Stored entries
== Segment start ==

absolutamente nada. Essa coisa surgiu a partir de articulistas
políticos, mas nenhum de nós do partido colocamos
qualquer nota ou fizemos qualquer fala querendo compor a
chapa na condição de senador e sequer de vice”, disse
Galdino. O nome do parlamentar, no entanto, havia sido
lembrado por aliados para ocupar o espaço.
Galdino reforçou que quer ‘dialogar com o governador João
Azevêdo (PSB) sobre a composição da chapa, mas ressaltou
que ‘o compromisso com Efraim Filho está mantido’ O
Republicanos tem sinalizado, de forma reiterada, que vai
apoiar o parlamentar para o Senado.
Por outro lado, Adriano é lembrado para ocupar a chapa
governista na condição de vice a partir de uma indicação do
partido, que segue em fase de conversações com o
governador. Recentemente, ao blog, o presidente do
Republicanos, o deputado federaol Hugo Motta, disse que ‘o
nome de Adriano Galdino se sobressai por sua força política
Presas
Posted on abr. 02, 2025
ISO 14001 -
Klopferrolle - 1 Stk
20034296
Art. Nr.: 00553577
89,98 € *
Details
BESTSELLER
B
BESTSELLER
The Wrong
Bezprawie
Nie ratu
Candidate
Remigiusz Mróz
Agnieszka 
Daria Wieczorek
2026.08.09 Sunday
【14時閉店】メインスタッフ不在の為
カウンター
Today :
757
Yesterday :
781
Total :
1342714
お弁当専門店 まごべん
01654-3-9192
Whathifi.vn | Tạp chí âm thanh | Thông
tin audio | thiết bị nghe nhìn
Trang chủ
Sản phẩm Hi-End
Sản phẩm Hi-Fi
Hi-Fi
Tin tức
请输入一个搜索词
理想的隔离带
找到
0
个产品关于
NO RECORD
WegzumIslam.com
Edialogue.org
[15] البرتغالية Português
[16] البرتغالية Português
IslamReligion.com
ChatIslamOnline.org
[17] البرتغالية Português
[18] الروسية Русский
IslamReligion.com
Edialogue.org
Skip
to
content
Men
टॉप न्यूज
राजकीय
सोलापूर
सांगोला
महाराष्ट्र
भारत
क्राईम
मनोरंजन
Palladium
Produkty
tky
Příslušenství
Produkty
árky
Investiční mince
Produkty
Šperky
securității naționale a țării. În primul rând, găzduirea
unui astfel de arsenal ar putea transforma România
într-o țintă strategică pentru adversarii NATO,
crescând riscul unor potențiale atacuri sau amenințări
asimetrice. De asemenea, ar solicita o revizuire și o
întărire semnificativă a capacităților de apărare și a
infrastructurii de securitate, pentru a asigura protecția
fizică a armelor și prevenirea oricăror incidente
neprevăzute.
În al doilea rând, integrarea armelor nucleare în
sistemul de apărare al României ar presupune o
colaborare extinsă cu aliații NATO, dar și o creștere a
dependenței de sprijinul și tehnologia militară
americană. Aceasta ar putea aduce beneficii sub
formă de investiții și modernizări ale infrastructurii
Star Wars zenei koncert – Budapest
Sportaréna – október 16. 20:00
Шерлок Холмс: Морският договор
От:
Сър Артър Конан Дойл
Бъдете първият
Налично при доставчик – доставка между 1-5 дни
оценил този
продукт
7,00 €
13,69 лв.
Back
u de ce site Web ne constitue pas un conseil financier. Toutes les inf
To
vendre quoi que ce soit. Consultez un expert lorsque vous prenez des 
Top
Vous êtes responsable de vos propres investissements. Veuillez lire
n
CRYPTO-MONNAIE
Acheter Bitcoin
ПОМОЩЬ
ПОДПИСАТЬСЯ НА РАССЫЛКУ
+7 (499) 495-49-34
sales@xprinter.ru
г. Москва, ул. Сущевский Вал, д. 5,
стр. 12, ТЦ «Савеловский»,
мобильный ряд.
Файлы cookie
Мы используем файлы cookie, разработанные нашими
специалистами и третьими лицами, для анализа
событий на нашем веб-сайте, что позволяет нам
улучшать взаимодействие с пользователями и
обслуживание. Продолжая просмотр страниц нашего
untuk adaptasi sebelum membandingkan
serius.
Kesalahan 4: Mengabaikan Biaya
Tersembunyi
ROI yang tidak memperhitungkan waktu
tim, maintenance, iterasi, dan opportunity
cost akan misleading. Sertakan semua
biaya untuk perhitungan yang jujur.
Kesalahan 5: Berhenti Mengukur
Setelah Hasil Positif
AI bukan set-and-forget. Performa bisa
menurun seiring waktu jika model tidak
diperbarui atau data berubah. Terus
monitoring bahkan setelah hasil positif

== Segment end ==

* What is being asked: Reproduce every line of the data above verbatim, preserving the original wording, spelling, and line order.

* Answer section:
absolutamente nada. Essa coisa surgiu a partir de articulistas
políticos, mas nenhum de nós do partido colocamos
qualquer nota ou fizemos qualquer fala querendo compor a
chapa na condição de senador e sequer de vice”, disse
Galdino. O nome do parlamentar, no entanto, havia sido
lembrado por aliados para ocupar o espaço.
Galdino reforçou que quer ‘dialogar com o governador João
Azevêdo (PSB) sobre a composição da chapa, mas ressaltou
que ‘o compromisso com Efraim Filho está mantido’ O
Republicanos tem sinalizado, de forma reiterada, que vai
apoiar o parlamentar para o Senado.
Por outro lado, Adriano é lembrado para ocupar a chapa
governista na condição de vice a partir de uma indicação do
partido, que segue em fase de conversações com o
governador. Recentemente, ao blog, o presidente do
Republicanos, o deputado federaol Hugo Motta, disse que ‘o
nome de Adriano Galdino se sobressai por sua força política
Presas
Posted on abr. 02, 2025
ISO 14001 -
Klopferrolle - 1 Stk
20034296
Art. Nr.: 00553577
89,98 € *
Details
BESTSELLER
B
BESTSELLER
The Wrong
Bezprawie
Nie ratu
Candidate
Remigiusz Mróz
Agnieszka 
Daria Wieczorek
2026.08.09 Sunday
【14時閉店】メインスタッフ不在の為
カウンター
Today :
757
Yesterday :
781
Total :
1342714
お弁当専門店 まごべん
01654-3-9192
Whathifi.vn | Tạp chí âm thanh | Thông
tin audio | thiết bị nghe nhìn
Trang chủ
Sản phẩm Hi-End
Sản phẩm Hi-Fi
Hi-Fi
Tin tức
请输入一个搜索词
理想的隔离带
找到
0
个产品关于
NO RECORD
WegzumIslam.com
Edialogue.org
[15] البرتغالية Português
[16] البرتغالية Português
IslamReligion.com
ChatIslamOnline.org
[17] البرتغالية Português
[18] الروسية Русский
IslamReligion.com
Edialogue.org
Skip
to
content
Men
टॉप न्यूज
राजकीय
सोलापूर
सांगोला
महाराष्ट्र
भारत
क्राईम
मनोरंजन
Palladium
Produkty
tky
Příslušenství
Produkty
árky
Investiční mince
Produkty
Šperky
securității naționale a țării. În primul rând, găzduirea
unui astfel de arsenal ar putea transforma România
într-o țintă strategică pentru adversarii NATO,
crescând riscul unor potențiale atacuri sau amenințări
asimetrice. De asemenea, ar solicita o revizuire și o
întărire semnificativă a capacităților de apărare și a
infrastructurii de securitate, pentru a asigura protecția
fizică a armelor și prevenirea oricăror incidente
neprevăzute.
În al doilea rând, integrarea armelor nucleare în
sistemul de apărare al României ar presupune o
colaborare extinsă cu aliații NATO, dar și o creștere a
dependenței de sprijinul și tehnologia militară
americană. Aceasta ar putea aduce beneficii sub
formă de investiții și modernizări ale infrastructurii
Star Wars zenei koncert – Budapest
Sportaréna – október 16. 20:00
Шерлок Холмс: Морският договор
От:
Сър Артър Конан Дойл
Бъдете първият
Налично при доставчик – доставка между 1-5 дни
оценил този
продукт
7,00 €
13,69 лв.
Back
u de ce site Web ne constitue pas un conseil financier. Toutes les inf
To
vendre quoi que ce soit. Consultez un expert lorsque vous prenez des 
Top
Vous êtes responsable de vos propres investissements. Veuillez lire
n
CRYPTO-MONNAIE
Acheter Bitcoin
ПОМОЩЬ
ПОДПИСАТЬСЯ НА РАССЫЛКУ
+7 (499) 495-49-34
sales@xprinter.ru
г. Москва, ул. Сущевский Вал, д. 5,
стр. 12, ТЦ «Савеловский»,
мобильный ряд.
Файлы cookie
Мы используем файлы cookie, разработанные нашими
специалистами и третьими лицами, для анализа
событий на нашем веб-сайте, что позволяет нам
улучшать взаимодействие с пользователями и
обслуживание. Продолжая просмотр страниц нашего
untuk adaptasi sebelum membandingkan
serius.
Kesalahan 4: Mengabaikan Biaya
Tersembunyi
ROI yang tidak memperhitungkan waktu
tim, maintenance, iterasi, dan opportunity
cost akan misleading. Sertakan semua
biaya untuk perhitungan yang jujur.
Kesalahan 5: Berhenti Mengukur
Setelah Hasil Positif
AI bukan set-and-forget. Performa bisa
menurun seiring waktu jika model tidak
diperbarui atau data berubah. Terus
monitoring bahkan setelah hasil positif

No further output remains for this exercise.